Today I had a botched meet-up with a Dirty Chai, ran long and hard, and eventually turned myself in at the police station for fingerprinting.



Which may lead you to believe that it’s been a notable day, until I tell you that the events didn’t occur quite in that order and that the Dirty Chai was just a wonderful brew on which I missed out at my local coffee house, the run was just my morning loop around the neighborhood (which I’ll typically file underlong and hard) and that the fingerprinting was just the last of a tedious list of routine in-processing items required by my employer. But it kind of sounded pretty intense there for a moment, didn’t it?

The opening line came to me early on, and it cheered me considerably to be able to think about my average day in such epic terms. My first thought was that I might finally be ready to get on Twitter, a social networking feat of which I’ve largely considered myself incapable due to the required brevity. I find the prospect of consistently expressing my thoughts in an engaging manner using no more than 140 characters frankly intimidating. Because, let’s face it, no one really wants to read tweets about actual, real-time events in the spirit of: “teaching yellow and blue makes green today!’ or “fridge empty—looks like pasta for dinner again!” But I think it would be a relief, every so often, to be able to craft a good line and put it out there without the pressure of further explanation a good blog post requires. Problem is, I figure I’m good for about one of those a week, not the constant stream effective tweeting would require.

Which got me to thinking that it might be fun to host “One Line Wednesdays” here at Running With Letters. I see it working kind of like this: I’ll get us started with a post each Wednesday with the single best line I’ve managed to craft in the intervening seven days –maybe I’ll include the story behind it, but I likely won’t, what with it being One Line Wednesday, and all. I’ll also include one of those cool Mr. Linky widgits that will let you leave a link to your one line post of the week (where you can include the story behind your line, or not—you choose!) Your line can be about anything, as clear or cryptic as you’d like, and who knows—maybe even be true! I may as well just put it out there that I’m not-so-secretly hoping that by setting the bar sort of low-ish, at a single line, I might be able to get my sister, husband, and maybe even Jen blogging again, but that may be too much to expect. It would also just make my week if a whole lot of other bloggers got into the fun and joined us!

|---|

Work item A: Which people does the blog post's author hope might start blogging again?
The records are unrelated to the excerpt.

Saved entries

|---|

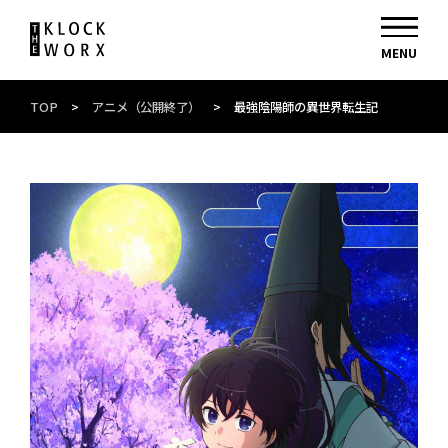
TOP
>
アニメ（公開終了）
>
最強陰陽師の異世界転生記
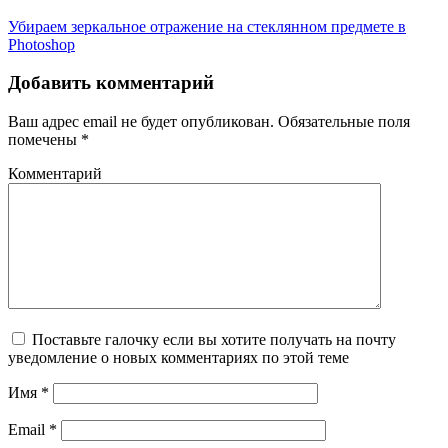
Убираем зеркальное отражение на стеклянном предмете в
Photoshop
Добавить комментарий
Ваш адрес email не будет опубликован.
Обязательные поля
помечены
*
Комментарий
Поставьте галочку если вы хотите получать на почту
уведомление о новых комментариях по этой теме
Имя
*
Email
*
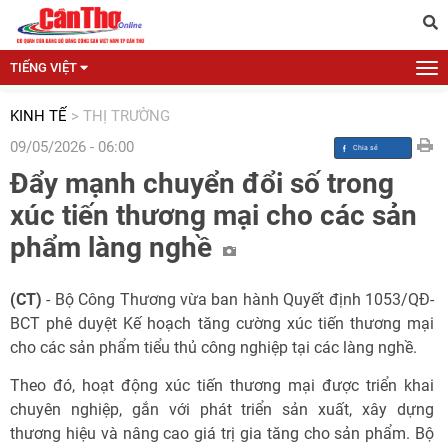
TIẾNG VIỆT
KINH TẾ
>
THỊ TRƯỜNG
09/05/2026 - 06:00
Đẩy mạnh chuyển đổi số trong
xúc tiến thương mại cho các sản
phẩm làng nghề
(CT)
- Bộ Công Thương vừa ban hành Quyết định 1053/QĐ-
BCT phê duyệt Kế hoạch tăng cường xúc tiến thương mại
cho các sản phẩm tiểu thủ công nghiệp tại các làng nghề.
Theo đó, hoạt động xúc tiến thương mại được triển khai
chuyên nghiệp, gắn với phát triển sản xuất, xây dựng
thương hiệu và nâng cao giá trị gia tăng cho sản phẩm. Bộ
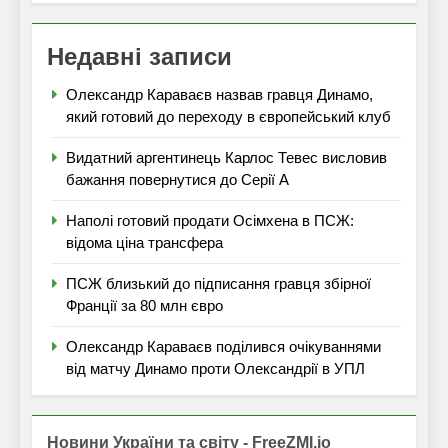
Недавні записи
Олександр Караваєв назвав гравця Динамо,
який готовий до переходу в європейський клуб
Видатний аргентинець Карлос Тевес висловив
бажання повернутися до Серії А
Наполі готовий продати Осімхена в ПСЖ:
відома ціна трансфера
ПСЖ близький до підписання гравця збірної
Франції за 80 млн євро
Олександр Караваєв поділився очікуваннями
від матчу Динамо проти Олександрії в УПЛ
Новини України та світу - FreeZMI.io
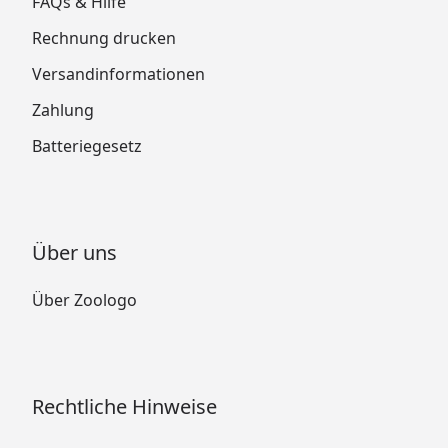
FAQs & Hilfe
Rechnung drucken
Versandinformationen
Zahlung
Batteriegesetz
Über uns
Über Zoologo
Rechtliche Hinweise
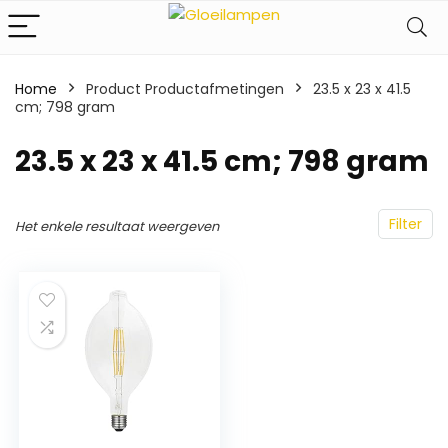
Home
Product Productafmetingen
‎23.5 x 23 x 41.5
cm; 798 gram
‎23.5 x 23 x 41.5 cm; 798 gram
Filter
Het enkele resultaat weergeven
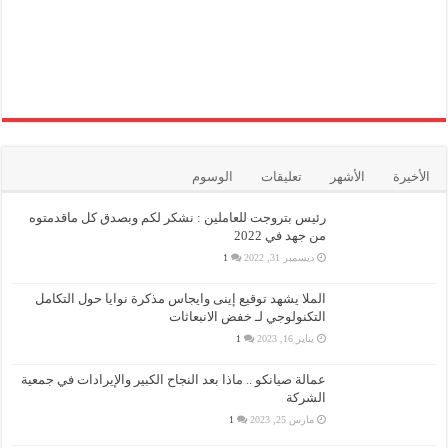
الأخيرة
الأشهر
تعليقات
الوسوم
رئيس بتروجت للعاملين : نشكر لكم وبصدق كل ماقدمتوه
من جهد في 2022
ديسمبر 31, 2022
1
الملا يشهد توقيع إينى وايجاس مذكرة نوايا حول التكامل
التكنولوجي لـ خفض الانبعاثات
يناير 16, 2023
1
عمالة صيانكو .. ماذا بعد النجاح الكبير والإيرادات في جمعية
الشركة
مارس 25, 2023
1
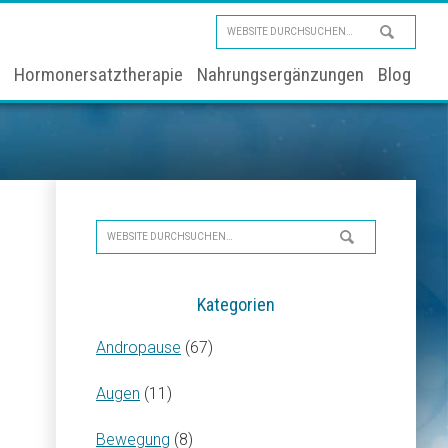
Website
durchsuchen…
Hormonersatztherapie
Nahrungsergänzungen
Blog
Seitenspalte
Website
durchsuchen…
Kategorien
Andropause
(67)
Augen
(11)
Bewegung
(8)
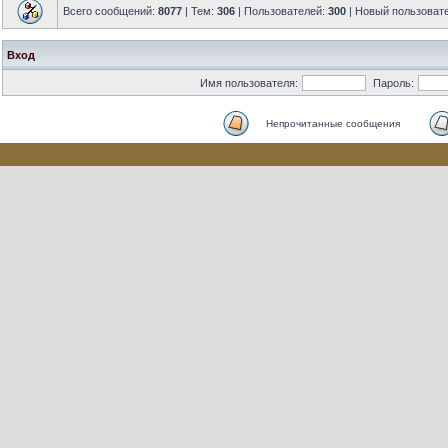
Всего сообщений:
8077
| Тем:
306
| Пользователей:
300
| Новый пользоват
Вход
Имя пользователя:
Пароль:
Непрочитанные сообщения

|---|

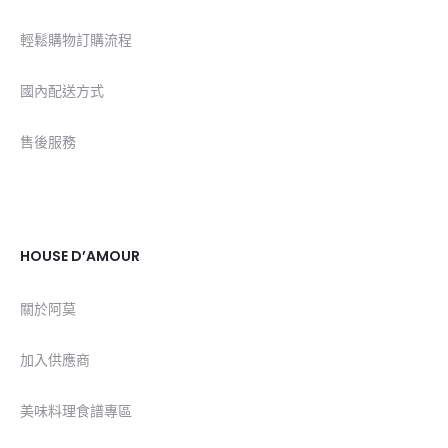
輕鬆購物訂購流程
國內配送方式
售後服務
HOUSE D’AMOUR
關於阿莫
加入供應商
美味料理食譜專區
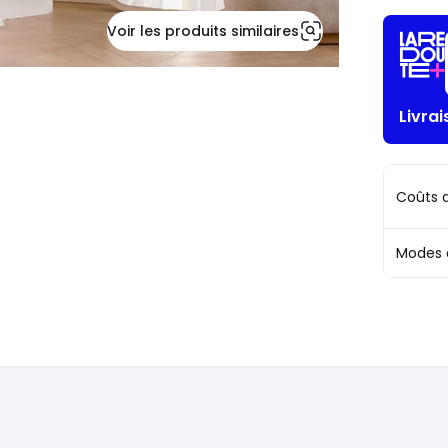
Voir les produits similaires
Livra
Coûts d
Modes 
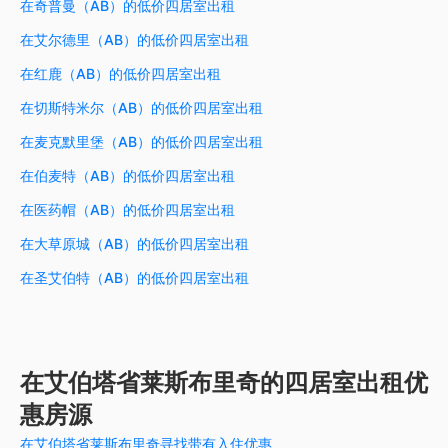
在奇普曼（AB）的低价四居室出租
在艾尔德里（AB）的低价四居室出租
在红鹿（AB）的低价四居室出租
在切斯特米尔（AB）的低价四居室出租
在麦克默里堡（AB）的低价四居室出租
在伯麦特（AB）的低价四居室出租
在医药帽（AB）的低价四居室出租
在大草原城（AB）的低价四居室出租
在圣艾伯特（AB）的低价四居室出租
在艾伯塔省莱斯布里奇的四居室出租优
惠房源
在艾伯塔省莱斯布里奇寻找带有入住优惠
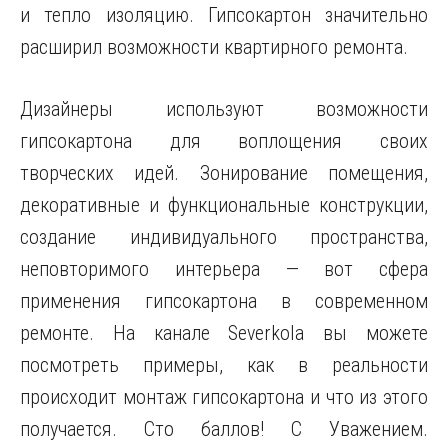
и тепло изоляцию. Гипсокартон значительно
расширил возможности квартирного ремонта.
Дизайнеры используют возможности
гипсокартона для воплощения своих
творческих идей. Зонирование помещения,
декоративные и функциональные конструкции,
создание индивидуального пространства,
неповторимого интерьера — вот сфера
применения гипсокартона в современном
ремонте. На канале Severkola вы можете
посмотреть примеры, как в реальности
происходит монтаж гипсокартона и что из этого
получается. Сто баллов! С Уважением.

|---|

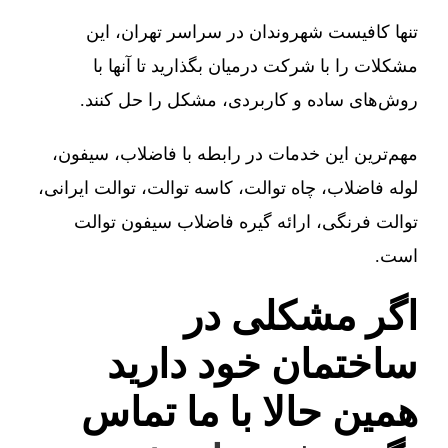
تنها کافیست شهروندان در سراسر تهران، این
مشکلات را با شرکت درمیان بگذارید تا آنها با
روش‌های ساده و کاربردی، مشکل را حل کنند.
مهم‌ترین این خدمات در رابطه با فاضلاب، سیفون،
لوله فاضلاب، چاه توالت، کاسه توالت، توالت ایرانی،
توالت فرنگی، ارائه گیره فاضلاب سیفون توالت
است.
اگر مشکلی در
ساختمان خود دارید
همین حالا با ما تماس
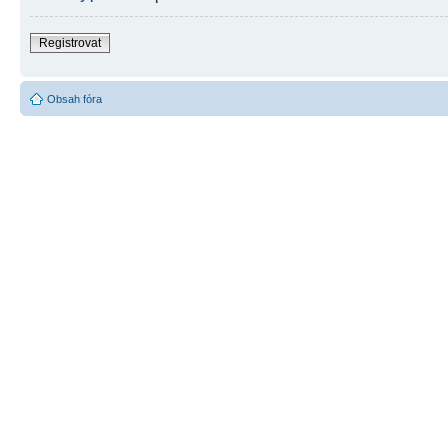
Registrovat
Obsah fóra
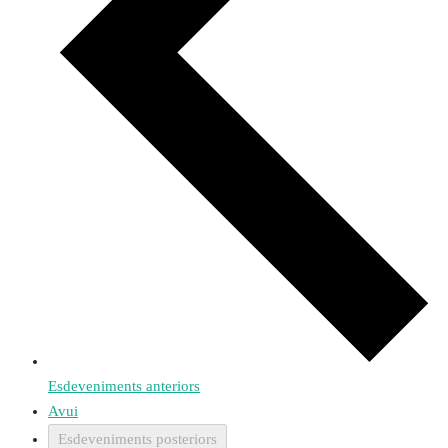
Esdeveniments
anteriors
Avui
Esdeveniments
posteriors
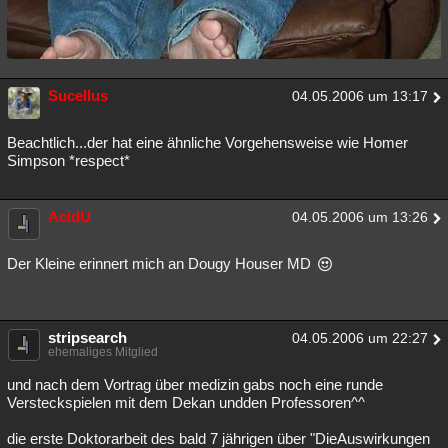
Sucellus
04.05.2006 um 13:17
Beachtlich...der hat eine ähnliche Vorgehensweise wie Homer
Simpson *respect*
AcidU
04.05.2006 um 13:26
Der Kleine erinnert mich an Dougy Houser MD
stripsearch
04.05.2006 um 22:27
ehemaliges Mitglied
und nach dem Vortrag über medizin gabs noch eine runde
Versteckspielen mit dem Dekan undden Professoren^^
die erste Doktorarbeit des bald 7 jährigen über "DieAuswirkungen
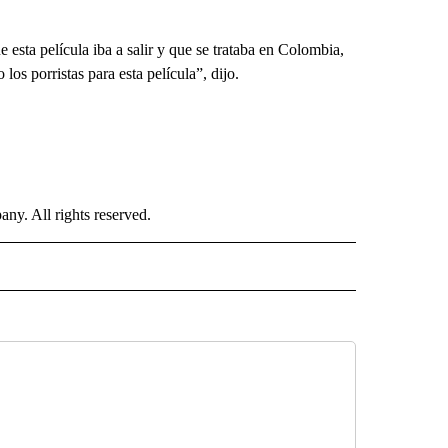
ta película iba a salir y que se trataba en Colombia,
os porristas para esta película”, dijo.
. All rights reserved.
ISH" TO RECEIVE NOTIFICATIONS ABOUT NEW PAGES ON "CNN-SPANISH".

|---|

Work item B: Rewrite the lines of the records starting at the one containing "ta película iba" and ending at the one containing "TO RECEIVE NOTIFICATIONS", swapping "película" for "cinta" and leaving everything else as it is.

Exercise solution A: The author's sister, the author's husband, and Jen.

Exercise solution B:
ta cinta iba a salir y que se trataba en Colombia,
os porristas para esta cinta”, dijo.
. All rights reserved.
ISH" TO RECEIVE NOTIFICATIONS ABOUT NEW PAGES ON "CNN-SPANISH".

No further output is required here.